Crying "Uncle"

Wagon

My first car was a Volkswagen Squareback. Marcus, my good friend (he still is), and I named her ‘Leo’ after a girl who brought a lot of pizzazz into our lives (she still does). Leo – the one with four doors and stick shift – was, like her namesake, wonderful.

After our sleep deprived weekends she managed to return us to the college campus in time for Monday morning classes. When her electrical system went on the fritz, she came back to life with very few fuse replacements. We never ran out of gas because she always managed to make it to the nearest filling station on fumes. And, whenever her battery was drained, she cooperated with our push-start-pop-the-clutch remedy. We realized, of course, that she was just an automobile, a structural system of mechanical parts. But for us she was like a person. So much so, that each time she made it to the top of a steep hill in second gear we would pat her dashboard and say, “Way to go, Leo!”

This nostalgic recollection of a part of my life from over a half century ago came to mind last week when I read a translation of Pope Francis’s (then Cardinal Bergoglio) address in 1999 to an association of businessmen in Buenos Aires. On the subject of profane messianism, he states: “This (profane messianism’) appears in various forms of social and political undertakings. Sometimes it shifts the ethos of personal actions to structures, with the result that ethos doesn’t create structures but rather structures create ethos …”

Have you noticed how more and more procedures and policies control our lives? I see it in the large bank where I work which, of course, is part of an increasingly regulated industry. It is almost as though human judgment is discouraged if not prohibited. Where discernment was once respected as a virtue, it is today regarded as a vice. Limited to quantifiable realities, structures and systems control our activities and allow no room for the personal intuitions of faith (trust), hope and even charity.

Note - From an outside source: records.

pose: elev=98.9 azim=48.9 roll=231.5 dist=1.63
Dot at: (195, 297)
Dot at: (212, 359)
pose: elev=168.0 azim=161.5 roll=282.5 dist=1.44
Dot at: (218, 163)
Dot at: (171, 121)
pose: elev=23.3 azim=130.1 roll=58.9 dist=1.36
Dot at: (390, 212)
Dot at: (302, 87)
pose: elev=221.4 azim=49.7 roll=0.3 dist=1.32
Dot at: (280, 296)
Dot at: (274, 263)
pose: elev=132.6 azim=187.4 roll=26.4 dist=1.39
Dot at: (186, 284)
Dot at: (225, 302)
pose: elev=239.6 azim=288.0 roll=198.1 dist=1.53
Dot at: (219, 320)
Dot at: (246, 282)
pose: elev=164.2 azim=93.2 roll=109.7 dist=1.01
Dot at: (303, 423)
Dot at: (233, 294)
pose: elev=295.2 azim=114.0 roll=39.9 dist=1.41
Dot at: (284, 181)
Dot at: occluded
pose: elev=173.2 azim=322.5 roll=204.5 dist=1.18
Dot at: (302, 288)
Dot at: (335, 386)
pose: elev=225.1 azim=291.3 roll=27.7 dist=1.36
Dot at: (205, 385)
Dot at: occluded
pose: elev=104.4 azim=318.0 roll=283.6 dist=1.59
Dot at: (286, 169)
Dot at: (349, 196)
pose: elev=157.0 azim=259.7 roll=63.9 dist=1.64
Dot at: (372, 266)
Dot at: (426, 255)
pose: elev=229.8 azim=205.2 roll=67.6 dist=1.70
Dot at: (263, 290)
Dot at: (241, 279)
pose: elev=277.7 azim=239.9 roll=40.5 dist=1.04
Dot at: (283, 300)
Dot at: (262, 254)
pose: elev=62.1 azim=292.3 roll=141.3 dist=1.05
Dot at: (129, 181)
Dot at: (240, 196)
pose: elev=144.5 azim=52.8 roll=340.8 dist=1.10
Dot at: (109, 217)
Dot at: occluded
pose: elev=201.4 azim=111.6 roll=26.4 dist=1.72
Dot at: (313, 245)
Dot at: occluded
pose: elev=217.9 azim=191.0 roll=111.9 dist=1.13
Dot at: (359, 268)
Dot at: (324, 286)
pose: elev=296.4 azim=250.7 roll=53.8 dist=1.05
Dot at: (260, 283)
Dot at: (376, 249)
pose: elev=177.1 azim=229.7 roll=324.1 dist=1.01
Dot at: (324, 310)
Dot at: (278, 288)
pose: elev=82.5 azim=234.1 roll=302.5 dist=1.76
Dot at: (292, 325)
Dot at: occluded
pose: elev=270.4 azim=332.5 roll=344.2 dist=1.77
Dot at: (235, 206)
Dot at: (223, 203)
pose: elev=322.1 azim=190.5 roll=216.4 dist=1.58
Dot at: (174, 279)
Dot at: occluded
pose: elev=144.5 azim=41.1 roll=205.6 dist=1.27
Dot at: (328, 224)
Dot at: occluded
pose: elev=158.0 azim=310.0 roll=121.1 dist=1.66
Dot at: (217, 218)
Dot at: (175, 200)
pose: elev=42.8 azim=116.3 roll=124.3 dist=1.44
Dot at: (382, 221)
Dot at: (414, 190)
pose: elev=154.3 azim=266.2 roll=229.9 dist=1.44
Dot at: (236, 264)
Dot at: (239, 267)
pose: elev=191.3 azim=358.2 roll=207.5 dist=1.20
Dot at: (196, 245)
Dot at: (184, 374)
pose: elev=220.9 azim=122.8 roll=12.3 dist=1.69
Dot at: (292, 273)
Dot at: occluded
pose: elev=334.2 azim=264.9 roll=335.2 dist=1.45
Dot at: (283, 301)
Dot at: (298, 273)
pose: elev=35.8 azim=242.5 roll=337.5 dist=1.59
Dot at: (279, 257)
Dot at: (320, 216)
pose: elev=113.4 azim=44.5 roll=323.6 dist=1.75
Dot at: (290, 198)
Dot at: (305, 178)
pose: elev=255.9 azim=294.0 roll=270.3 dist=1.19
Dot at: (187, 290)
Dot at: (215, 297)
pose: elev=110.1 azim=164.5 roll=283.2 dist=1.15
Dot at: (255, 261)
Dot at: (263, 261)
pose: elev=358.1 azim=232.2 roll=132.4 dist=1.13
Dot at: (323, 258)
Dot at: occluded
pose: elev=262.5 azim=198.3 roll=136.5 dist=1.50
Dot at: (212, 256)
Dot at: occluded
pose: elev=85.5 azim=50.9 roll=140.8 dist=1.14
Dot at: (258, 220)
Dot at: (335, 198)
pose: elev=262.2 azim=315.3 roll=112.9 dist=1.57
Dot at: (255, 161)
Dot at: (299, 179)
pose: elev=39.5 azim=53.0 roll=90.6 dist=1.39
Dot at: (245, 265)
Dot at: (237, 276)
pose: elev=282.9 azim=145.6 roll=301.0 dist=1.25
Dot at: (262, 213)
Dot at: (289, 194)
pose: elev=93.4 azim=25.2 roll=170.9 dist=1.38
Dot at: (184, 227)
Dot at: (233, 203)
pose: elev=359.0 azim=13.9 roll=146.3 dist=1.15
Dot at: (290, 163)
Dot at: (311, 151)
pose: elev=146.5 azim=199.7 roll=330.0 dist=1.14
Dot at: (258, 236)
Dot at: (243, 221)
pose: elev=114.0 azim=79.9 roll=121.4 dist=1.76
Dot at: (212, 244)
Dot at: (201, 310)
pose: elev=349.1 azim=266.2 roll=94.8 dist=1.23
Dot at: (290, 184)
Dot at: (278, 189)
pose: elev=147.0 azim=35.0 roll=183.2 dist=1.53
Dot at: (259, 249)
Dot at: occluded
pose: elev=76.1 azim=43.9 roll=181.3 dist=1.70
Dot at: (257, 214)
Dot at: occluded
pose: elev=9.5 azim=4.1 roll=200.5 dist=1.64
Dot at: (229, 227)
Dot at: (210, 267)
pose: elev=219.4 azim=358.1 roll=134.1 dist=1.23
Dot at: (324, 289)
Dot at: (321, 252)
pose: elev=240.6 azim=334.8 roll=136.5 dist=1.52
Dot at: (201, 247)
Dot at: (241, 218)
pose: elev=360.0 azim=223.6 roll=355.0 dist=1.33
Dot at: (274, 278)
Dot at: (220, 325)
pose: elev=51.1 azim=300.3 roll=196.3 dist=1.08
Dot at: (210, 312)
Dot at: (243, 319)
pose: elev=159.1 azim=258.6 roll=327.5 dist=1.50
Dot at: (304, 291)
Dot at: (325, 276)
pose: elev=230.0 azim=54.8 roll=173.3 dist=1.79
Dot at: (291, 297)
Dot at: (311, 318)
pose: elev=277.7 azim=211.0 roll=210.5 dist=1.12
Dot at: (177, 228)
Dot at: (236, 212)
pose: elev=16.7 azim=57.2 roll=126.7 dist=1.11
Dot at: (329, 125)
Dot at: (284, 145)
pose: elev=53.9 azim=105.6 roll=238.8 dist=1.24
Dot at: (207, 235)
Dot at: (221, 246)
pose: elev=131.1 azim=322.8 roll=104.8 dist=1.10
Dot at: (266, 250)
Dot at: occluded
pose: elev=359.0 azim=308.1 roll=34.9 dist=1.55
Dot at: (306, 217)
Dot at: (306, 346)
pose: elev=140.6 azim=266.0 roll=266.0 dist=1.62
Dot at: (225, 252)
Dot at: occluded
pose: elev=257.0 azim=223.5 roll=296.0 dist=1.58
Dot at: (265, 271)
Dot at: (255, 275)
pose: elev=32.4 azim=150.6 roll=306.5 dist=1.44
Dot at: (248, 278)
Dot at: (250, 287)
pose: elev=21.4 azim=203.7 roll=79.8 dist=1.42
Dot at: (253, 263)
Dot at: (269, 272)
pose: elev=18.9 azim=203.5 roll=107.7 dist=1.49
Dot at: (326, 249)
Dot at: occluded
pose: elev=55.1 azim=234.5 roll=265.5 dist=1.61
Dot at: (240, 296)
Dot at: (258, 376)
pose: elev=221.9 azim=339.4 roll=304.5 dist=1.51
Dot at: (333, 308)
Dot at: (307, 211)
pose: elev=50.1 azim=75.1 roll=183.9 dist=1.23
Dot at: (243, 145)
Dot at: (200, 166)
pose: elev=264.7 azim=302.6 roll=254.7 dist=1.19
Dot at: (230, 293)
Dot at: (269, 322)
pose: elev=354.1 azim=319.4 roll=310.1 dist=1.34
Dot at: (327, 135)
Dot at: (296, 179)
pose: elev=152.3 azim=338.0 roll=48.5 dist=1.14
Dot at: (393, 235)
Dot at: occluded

When my friend Marcus and I anthropomorphized a car by vesting it with a human personality, we elevated it to a superior status. We, two young men caught up in the ethos of poetry and joie de vivre, made a mechanical structure ‘human’ by naming it ‘Leo.’ Admittedly, this was a whimsical and even romantic gesture.

But, where is the romance today when structures demean, if not eliminate, our humanity, our ‘humanness?’ Ethos, which is our ethical make-up, no longer employs structures and systems as instruments in service to itself and our humanity. Rather we have relinquished our ethical responsibility and have allowed ourselves to become instruments in service to inhuman structures.

The good news (amazing how these two words keep surfacing!) is we humans are created in the image of God and, as a result of the Incarnation, our humanity is elevated and restored to that of children of God. God’s children don’t ‘cry uncle.’

On behalf of the Board of Trustees of the National Catholic Community Foundation, may I wish all of you a joyous Eastertide, one brimming with the blessing of hope.

Dana Robinson is chair of the board of trustees of the National Catholic Community Foundation.